The point of per project workflow is that per project reindex does not send the complete configuration at the end of the reindex: https://github.com/oracle/opengrok/blob/500e28cafa709cf32662d77de21cdc77287291b4/opengrok-indexer/src/main/java/org/opengrok/indexer/index/Indexer.java#L421-L424

It merely pokes the webapp to bump the index reader for given project.

MasterAwesome commented 4 months ago

I continuously get the same log across multiple threads almost exactly 1 second apart FINEST [http-nio-8080-exec-<tid>] org.opengrok.web.api.v1.filter.IncomingFilter.filter allow request to status/<same-uuid-with-every-request> based on localhost IP address.

When searching a query I see FINEST [http-nio-8080-exec-15] org.opengrok.web.api.v1.suggester.parser.SuggesterQueryDataParser.processQuery Processing suggester query: hello at 5 and jstack suggests this is due to the Suggester.rebuild() holding a lock and the search uses SuggesterServiceImpl.getSuggestions and SuggesterServiceImpl.onSearch() waiting for that lock during indexing.

EDIT: Disabling suggester works fine, sending config finishes in sub second time. Looks like suggester should be temporarily turned off during it's rebuilding to avoid this denial of service.

vladak commented 4 months ago

It may be, and this is purely a speculation at this point, that at the time the configuration is sent to the webapp, there is already a sequence of suggester rebuild jobs waiting in the queue and it somehow blocks the request.
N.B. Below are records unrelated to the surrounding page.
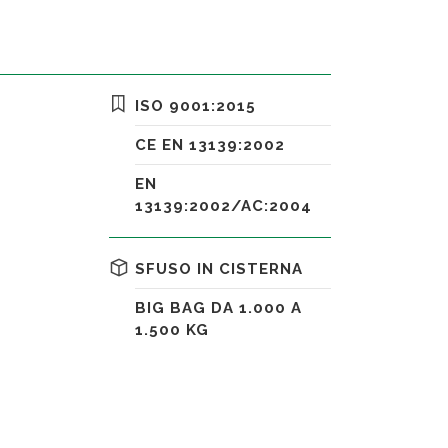
ISO 9001:2015
CE EN 13139:2002
EN
13139:2002/AC:2004
SFUSO IN CISTERNA
BIG BAG DA 1.000 A
1.500 KG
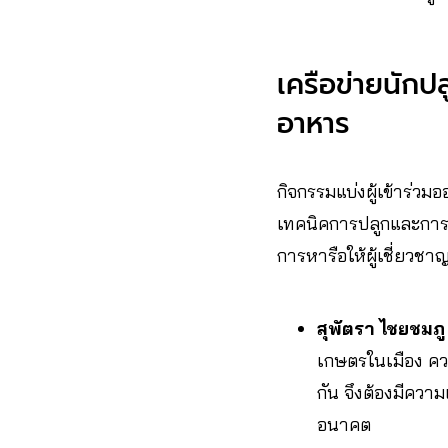
เครือข่ายนักป
อาหาร
กิจกรรมแบ่งผู้เข้าร่วมอ
เทคนิคการปลูกและการ
การหารือให้ผู้เชี่ยวช
สุพัตรา ไชยชมภู
เกษตรในเมือง ควรใ
กัน จึงต้องมีคว
อนาคต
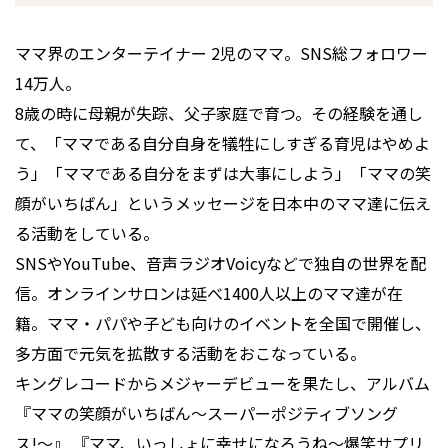
ママ界のエンターテイナー 2児のママ。SNS総フォロワー
14万人。
8歳の時に母親が失踪、父子家庭で育つ。その経験を通し
て、「ママである自分自身を犠牲にしすぎる育児はやめよ
う」「ママである自分をまずは大事にしよう」「ママの笑
顔がいちばん」というメッセージを日本中のママ達に伝え
る活動をしている。
SNSやYouTube、音声ラジオVoicyなどで独自の世界を配
信。オンラインサロンは延べ1400人以上のママ達が在
籍。ママ・パパや子ども向けのイベントを全国で開催し、
多方面で元気を拡散する活動をおこなっている。
キングレコードからメジャーデビューを果たし、アルバム
『ママの笑顔がいちばん〜スーパーポジティブソング
ス!〜』 『ママ、いっしょに幸せになろうね〜爆笑サプリ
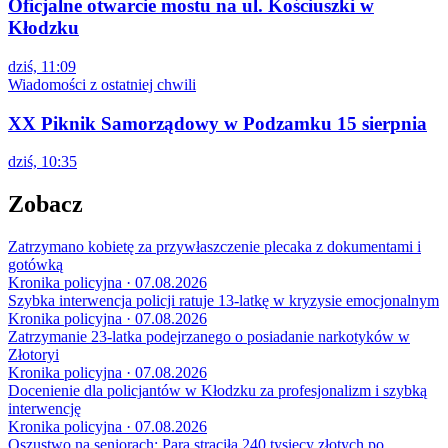
Oficjalne otwarcie mostu na ul. Kościuszki w
Kłodzku
dziś, 11:09
Wiadomości z ostatniej chwili
XX Piknik Samorządowy w Podzamku 15 sierpnia
dziś, 10:35
Zobacz
Zatrzymano kobietę za przywłaszczenie plecaka z dokumentami i
gotówką
Kronika policyjna · 07.08.2026
Szybka interwencja policji ratuje 13-latkę w kryzysie emocjonalnym
Kronika policyjna · 07.08.2026
Zatrzymanie 23-latka podejrzanego o posiadanie narkotyków w
Złotoryi
Kronika policyjna · 07.08.2026
Docenienie dla policjantów w Kłodzku za profesjonalizm i szybką
interwencję
Kronika policyjna · 07.08.2026
Oszustwo na seniorach: Para straciła 240 tysięcy złotych po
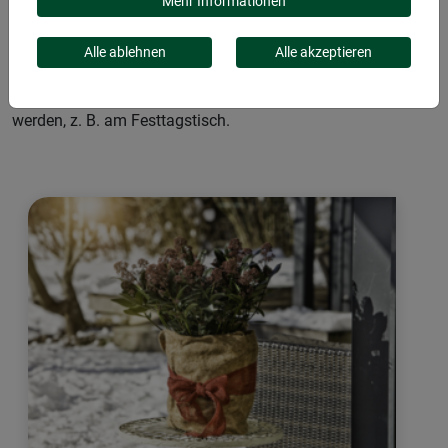
Schutz. Vlieshüllen und Matten bieten diesen Schutz, halten
Mehr Informationen
Pflanzen warm und ermöglichen es ihnen, frostige
Temperaturen zu überstehen. Naturmaterialien wie
Alle ablehnen
Alle akzeptieren
Kokosfaser und Schafwolle bieten Schutz vor Kälte. Zudem
können Bindeschnüre und Bänder für Naturdeko verwendet
werden, z. B. am Festtagstisch.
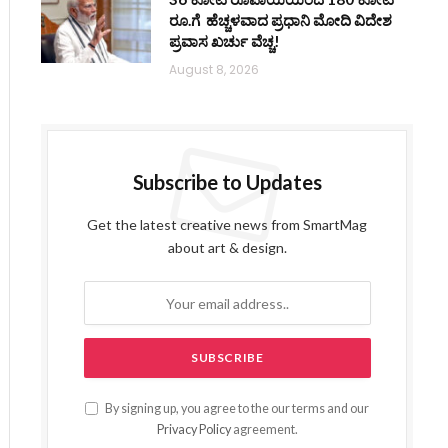
ರೂ.ಗೆ ಹೆಚ್ಚಳವಾದ ಪ್ರಧಾನಿ ಮೋದಿ ವಿದೇಶ
ಪ್ರವಾಸ ಖರ್ಚು ವೆಚ್ಚ!
August 8, 2026
Subscribe to Updates
Get the latest creative news from SmartMag
about art & design.
By signing up, you agree to the our terms and our
Privacy Policy
agreement.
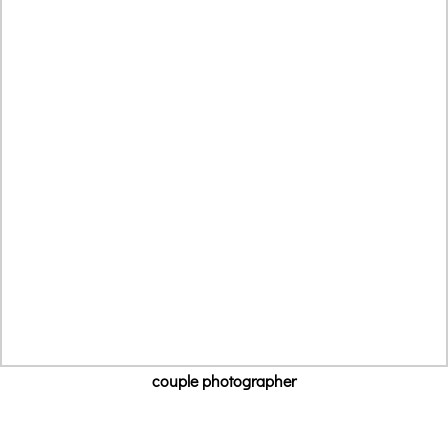
couple photographer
The rebuild() method holds a R/W lock for writing so this would block any suggester read requests. The just released 1.13.3 improves suggester rebuild request handling so this might provide some relief, however does not solve the problem.

MasterAwesome commented 4 months ago

I see, I can reproduce it 100% of the time, so this waiting for rebuild thread is either triggering all the time or indexing somehow spawns it and takes a very very long time to do so as well.

Probably interesting to look into how we can optimize suggester rebuilds especially when we have history information and we can granularly build it. Or maybe disable the feature entirely when rebuild is on.

EDIT: 1.13.3 has the same issue and reproduces the same way. The performance of the rebuilds seems to be similar wallclock time.

vladak commented 4 months ago

Could you take the stack trace snapshot using jstack on the Tomcat process when this issue occurs and there is a pending request to the webapp that is stuck ? There should be a better way to fix this than disabling suggester.

vladak commented 3 months ago

There are similar issues - #3516 and #3468